At first, my interest in cyanotype lay in the process of working with physical photography rather than digital. The light-sensitive photogram process allowed me to create compositions that worked alongside the spatial relationships of objects. In creating these works, however, I began to create a more processual body of work that was inspired by painting and material exploration. Each print became an opportunity for experimentation of the cyanotype chemicals, exposure length, layering, rinsing and base materials like paper, glass, and mirror. Each experimentation was an inspiration for another, creating a process-oriented body of work.

 

This process is raw—chemicals mixed together, painted on paper, absorbing the light that the objects placed on the paper allow it to absorb. The edge quality of the reflected light is the only clue to the object’s nearness, but captured here, they are all placed physically on the same plane. It is also a humanized mechanical process. Each image is processed in stages, working through each stage to create a final product that is not completely within my control. There is a sense of ambiguity in creation—a loss of understanding of the narrative in the process of production.

 

Cyanotypes result from exposing a mixture of ferric ammonium citrate and potassium ferricyanide on paper.  This alchemical process of concocting a time- and light-sensitive mixture and applying it to a surface creates a sense of urgency in the works; once exposed to sunlight, there is limited time to place the objects in the correct position.

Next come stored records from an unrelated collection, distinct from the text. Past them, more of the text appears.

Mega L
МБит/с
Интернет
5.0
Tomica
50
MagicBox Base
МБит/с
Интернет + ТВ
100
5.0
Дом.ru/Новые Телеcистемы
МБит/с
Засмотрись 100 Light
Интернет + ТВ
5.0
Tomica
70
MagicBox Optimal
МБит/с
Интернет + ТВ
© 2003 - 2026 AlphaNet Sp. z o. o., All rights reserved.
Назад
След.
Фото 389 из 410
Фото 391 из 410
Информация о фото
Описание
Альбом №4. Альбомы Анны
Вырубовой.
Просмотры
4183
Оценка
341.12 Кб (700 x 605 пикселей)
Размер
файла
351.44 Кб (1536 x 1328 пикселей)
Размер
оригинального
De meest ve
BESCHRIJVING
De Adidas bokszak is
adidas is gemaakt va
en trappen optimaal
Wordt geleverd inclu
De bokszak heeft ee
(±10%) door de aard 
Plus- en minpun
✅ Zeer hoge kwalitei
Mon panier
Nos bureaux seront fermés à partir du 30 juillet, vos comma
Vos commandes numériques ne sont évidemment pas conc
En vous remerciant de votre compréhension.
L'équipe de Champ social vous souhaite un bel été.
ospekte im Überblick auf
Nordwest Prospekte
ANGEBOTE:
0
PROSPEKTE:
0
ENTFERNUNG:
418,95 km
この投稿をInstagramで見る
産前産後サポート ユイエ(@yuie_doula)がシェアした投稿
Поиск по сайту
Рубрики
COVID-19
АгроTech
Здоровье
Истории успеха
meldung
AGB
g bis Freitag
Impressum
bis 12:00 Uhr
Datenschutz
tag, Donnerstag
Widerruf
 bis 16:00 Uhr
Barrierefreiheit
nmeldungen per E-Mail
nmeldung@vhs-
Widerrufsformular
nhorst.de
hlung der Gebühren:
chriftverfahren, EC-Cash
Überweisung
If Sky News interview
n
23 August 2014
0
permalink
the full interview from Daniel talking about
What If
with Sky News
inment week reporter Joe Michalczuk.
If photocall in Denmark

Consequently, the images were created with only a few gestures, which inspired many of the large moves made within the work. The blue tone of the cyanotype print is “the result of the reaction of ferrous ions from the photo reduction of ferric ammonium citrate in combination with potassium ferricyanide.” (James 168) I allow this recognizable dark blue to become visible in many of the works, to highlight the photographic process. Through experimentation, I changed the standard colors of the cyanotypes to expand their material recognition. Sigmar Polke’s alchemy paintings were a source of inspiration for me. They have a sense of experimentation to create layered and complex images. His variety of materials are more varied and volatile, but create cohesive and intense paintings. Barbara Kasten’s photographs also hold significance for me in their flattening of three-dimensional space to create graphic images. Pushing the cyanotype medium into new areas generated ideas of how these images could be created. Making a process for producing this painterly-photographic work became the focus as a new way to create work.

 

The interaction of light and photo-sensitivity creates a sense of capture in the work—documenting that which exists physically as well as in the image. The photo-sensitive materials allow a sense of three-dimensionality, where sharp lines and blurs record the three-dimensional matter set on the paper, be it chemical liquid or solid object, in a two-dimensional plane.

 

The embodiment of ambiguity of these works will hopefully leave the viewer to wonderment. As a maker, I am fascinated by how these processes create captivating images through intervention. In the progression of experimentation, I try and fail often to control how the images will come out; I must let go of the process to an extent, in order for the materials to do their own work and create these images. By showing a number of these images as objects, they become an item of wonder and interest as they are to me. In this way, they hold a more physical, three-dimensional presence as they did in the processes of production. The works differ in how they were made, but create a conversation with one another in the treatment of space and color to create a sense of cohesion amidst a great variety of development. 

 

Creating process-oriented work instead of product-oriented work changed my perspective on artistic control. I allowed myself to make larger and simpler moves in the process of experimentation to create a new quality of image. The qualities of light and chemical used inspire the moves made to create this work. The result is an ambiguous, processual body of work that carries a trace of the pieces used to create it—light, chemical, object, and the hand.